May 5, 2014 | National Post

The Troubling Rise of American ‘Withdrawalism’

Eastern Ukraine is falling to pieces. Suicide bombings remain epidemic in Iraq. Much of eastern Syria now is controlled by an al-Qaeda spin-off group that calls itself “Islamic State of Iraq and the Levant.” Bashar Assad is bombarding Syrian civilians with chlorine gas. The nations of the Persian Gulf are quietly preparing to defend themselves against a nuclear Iran. The Western-financed Palestinian Authority regime in the West Bank has allied itself openly with Hamas terrorists in Gaza. And Egypt is ruled by an autocratic junta that responds to crisis by arresting its enemies en masse, and sentencing them to death.

In some areas of the world, it is an emboldened Moscow that is causing trouble. In the South China Sea, it is Beijing. In parts of the Middle East, Islamists are on the rise. In other parts, they have been crushed. Yet one theme is common to all these theatres: Regional powers, local rogues and terrorist groups alike are aggressively flexing their muscles with new confidence — because the threat of U.S. military intervention is becoming increasingly remote.
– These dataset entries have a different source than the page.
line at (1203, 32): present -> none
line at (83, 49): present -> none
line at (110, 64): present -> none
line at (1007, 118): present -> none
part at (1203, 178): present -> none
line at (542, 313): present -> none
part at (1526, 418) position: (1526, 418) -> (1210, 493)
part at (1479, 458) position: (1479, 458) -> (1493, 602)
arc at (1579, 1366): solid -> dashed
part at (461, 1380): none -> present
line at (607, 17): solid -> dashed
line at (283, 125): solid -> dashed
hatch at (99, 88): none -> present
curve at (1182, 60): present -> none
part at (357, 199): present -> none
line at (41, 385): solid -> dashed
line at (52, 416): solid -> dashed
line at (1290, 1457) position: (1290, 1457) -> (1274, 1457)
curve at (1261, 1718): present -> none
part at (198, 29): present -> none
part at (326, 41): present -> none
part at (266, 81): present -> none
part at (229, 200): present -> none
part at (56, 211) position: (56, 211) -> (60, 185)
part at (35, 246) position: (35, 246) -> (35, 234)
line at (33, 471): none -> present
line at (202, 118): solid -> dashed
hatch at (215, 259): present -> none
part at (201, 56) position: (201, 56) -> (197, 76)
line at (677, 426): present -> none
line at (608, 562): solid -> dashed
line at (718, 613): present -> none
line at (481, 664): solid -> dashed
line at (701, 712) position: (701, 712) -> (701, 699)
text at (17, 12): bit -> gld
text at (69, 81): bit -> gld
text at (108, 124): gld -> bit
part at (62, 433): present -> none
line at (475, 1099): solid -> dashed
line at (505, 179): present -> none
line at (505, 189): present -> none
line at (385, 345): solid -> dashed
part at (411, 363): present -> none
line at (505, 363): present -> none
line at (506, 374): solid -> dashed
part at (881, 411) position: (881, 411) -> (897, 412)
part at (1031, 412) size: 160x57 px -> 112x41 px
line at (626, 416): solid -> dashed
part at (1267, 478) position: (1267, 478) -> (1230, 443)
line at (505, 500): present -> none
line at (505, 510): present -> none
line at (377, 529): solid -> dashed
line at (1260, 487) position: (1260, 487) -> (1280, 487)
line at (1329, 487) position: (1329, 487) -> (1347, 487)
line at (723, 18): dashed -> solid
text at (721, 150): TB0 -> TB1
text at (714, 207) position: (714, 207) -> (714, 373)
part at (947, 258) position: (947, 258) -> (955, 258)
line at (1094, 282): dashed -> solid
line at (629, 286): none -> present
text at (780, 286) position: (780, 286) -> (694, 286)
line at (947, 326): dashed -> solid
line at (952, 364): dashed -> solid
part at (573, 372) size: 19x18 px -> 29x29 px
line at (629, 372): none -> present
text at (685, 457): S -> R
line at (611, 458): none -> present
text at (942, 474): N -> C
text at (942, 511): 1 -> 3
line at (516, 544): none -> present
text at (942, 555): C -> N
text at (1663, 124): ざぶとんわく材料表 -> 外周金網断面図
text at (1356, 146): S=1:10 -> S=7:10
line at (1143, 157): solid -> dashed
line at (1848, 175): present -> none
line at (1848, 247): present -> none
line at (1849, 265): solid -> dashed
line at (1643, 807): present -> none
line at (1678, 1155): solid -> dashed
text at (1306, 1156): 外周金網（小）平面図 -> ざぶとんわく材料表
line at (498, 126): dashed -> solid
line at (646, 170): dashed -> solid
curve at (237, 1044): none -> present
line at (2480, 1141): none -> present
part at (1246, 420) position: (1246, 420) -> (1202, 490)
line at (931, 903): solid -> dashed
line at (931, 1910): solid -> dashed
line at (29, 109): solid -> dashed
It is not quite a return to 1930s-style “isolationism” under Barack Obama. Rather, the process of American retreat since the end of the Iraq War is something more subtle. Leon Wieseltier, literary editor of The New Republic, has dubbed it “withdrawalism.”

“Every single aspect of his foreign policy is affected by [the experience of] being spooked by Iraq,” Mr. Wieseltier told the crowd at The Foundation for Defense of Democracies’ 2014 Washington Forum last Thursday. “And so now [his] foreign policy consists of ‘reassuring’ people” — from Japan (against the Chinese threat) to Ukraine (against Russia) to America’s allies in the Middle East (against Iran). But these reassurances, Wieseltier convincingly argues, ring hollow — because they no longer seem to be backstopped by anything beyond economic sanctions.

The Foundation for Defense of Democracies is a somewhat hawkish policy institute, with a strong focus on confronting terrorism and militant Islam. But at Thursday’s Forum in Washington, D.C., titled The Middle East in Transition: Allies, Adversaries and Enemies, Mr. Wieseltier’s theme was echoed by a variety of mainstream speakers. Bard College professor Walter Russell Mead, who accompanied Mr. Wieseltier on a panel entitled America and the World 13 Years After 9/11, told the crowd that, though he gives no credence to conspiracy theories about Mr. Obama being some sort of “secret Muslim, Kenyan socialist,” he does view the U.S President as “a centralizing liberal who believes that the right technique can solve all sorts of problems,” and that “there a spontaneous[ly realizable] and benign balance of power that is set to asserts itself in the world if the United States lowers its international profile.”

“The entire world order is based on the presumption of American willingness to use force,” added renowned Brookings Institution scholar Robert Kagan. “But Obama doesn’t like the use of force. And this [fact] also prevents [the United States] from taking steps short of using force — because adversaries don’t see a slippery slope. If the United States imposes sanctions, a message has to be sent that force comes next. Otherwise, the country will just weather the sanctions.”

Perhaps the single event that symbolized America’s slide into “withdrawalism” was Mr. Obama’s failure to back up his Aug. 20, 2012 statement (which he reiterated in 2013), “We have been very clear to the Assad regime [in Syria], but also to other players on the ground, that a red line for us is we start seeing a whole bunch of chemical weapons moving around or being utilized.” A superpower that declares “red lines,” and then does nothing when they are stepped over, is not a superpower to be feared — or, in many cases, even heeded. In the case of Syria, America’s failure to act decisively ended up not only making the United states appear indecisive and unreliable, it also handed a coup to Russian President Vladimir Putin, who subsequently brokered the chemical weapons deal that emerged in September, 2013.

While it is wrong to overly fetishize the idea of American “exceptionalism,” a doctrine that elevates American values to almost divine status, it also is dangerous to imagine that America is just one ordinary country among many. Since the end of the First World War, the U.S. has been the world’s greatest power — and whole swathes of the planet, including Eastern Europe and many nations in the Middle East, still look to Washington for support and stability. The scenes of chaos playing out in these areas are just a taste of what we can expect if American “withdrawalism” becomes the long-term foreign policy of the most powerful nation on earth.

— Jonathan Kay is Managing Editor for Comment at the National Post, and a Fellow at the Foundation for Defense of Democracies in Washington, D.C.